The main difference between the two is that in a license the person granting permission (Licensor) retains an interest in the property being licensed, whereas in an assignment the assignor transfers his rights in the property being assigned.
In intellectual property, a license may grant a licensee to use a patent, trademark, software, etc. without being sued. Licenses come in many different flavors and pretty much any type of provision can be worked into a license such as the length of the license, the territory where a license may apply, the nature of the license (exclusive vs. non-exclusive), etc. If an inventor/start-up company obtains a patent, they may license their patent to another person or company in exchange for royalties. As previously discussed, the rights given in different licensees may vary and overlap. For example, if company A obtained a patent, they can have a non-exclusive license to company B for 10 years in North America, and have a non-exclusive license to company C for 5 years without territorial exclusions. As such, different terms for licensees may be contracted with different companies. If company A granted an exclusive license to company B for the full length of the patent along with derivative works, then the license will essentially work as an assignment.

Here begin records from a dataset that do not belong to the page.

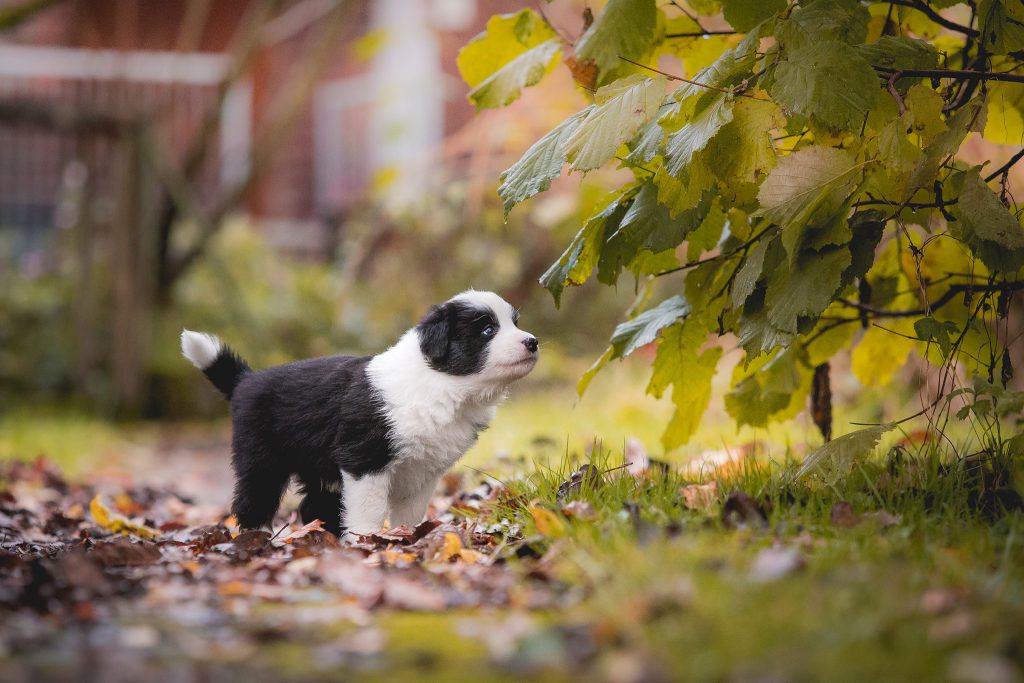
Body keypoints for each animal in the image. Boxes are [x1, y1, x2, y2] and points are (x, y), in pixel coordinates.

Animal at [180, 288, 540, 540]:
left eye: (515, 323)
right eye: (487, 330)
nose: (533, 342)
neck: (441, 383)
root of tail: (247, 379)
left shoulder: (423, 471)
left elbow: (410, 512)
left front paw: (407, 539)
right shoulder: (365, 459)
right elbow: (370, 509)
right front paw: (367, 543)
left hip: (318, 468)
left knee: (313, 505)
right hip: (262, 459)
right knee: (253, 501)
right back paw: (257, 540)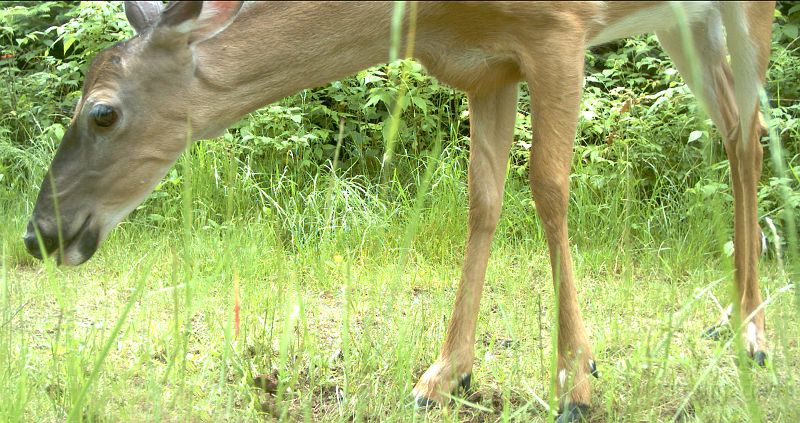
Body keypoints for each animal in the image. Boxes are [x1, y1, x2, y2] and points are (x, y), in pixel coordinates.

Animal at [23, 1, 776, 422]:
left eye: (102, 111)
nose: (39, 233)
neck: (431, 16)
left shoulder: (559, 30)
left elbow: (549, 189)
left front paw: (577, 383)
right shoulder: (490, 65)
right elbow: (484, 200)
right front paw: (444, 376)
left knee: (750, 130)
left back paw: (753, 333)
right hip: (684, 21)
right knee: (731, 123)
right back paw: (730, 319)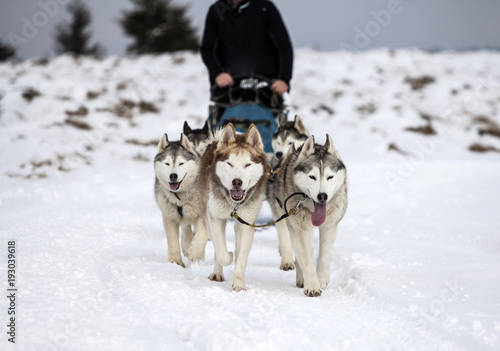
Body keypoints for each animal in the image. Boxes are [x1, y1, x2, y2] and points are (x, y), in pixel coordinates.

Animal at [152, 133, 207, 268]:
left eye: (181, 163)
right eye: (167, 163)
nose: (173, 176)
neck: (181, 198)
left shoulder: (202, 215)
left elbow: (201, 236)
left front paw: (194, 253)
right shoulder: (169, 217)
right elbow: (173, 241)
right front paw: (175, 262)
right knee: (186, 227)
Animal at [199, 123, 270, 292]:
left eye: (247, 164)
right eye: (230, 163)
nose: (237, 182)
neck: (234, 205)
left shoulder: (247, 224)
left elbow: (241, 258)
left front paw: (239, 285)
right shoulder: (215, 218)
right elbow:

A major difference between licenses and assignments is that assignments are required to be in writing whereas licenses may be applied without writing. Specifically, patents may be licenses orally (in some circumstances) whereas assignments for patents must be in writing and filed with the USPTO. One such example of an implied license is if a user purchases a product at a retail store. It is implied that they are able to use the product or display it in pictures, etc. As such there is an implied license that grants the user limited rights without any writing.
Because assignments grant an assignee full ownership of a piece of property, typically to acquire an assignment will cost more than to acquire a license.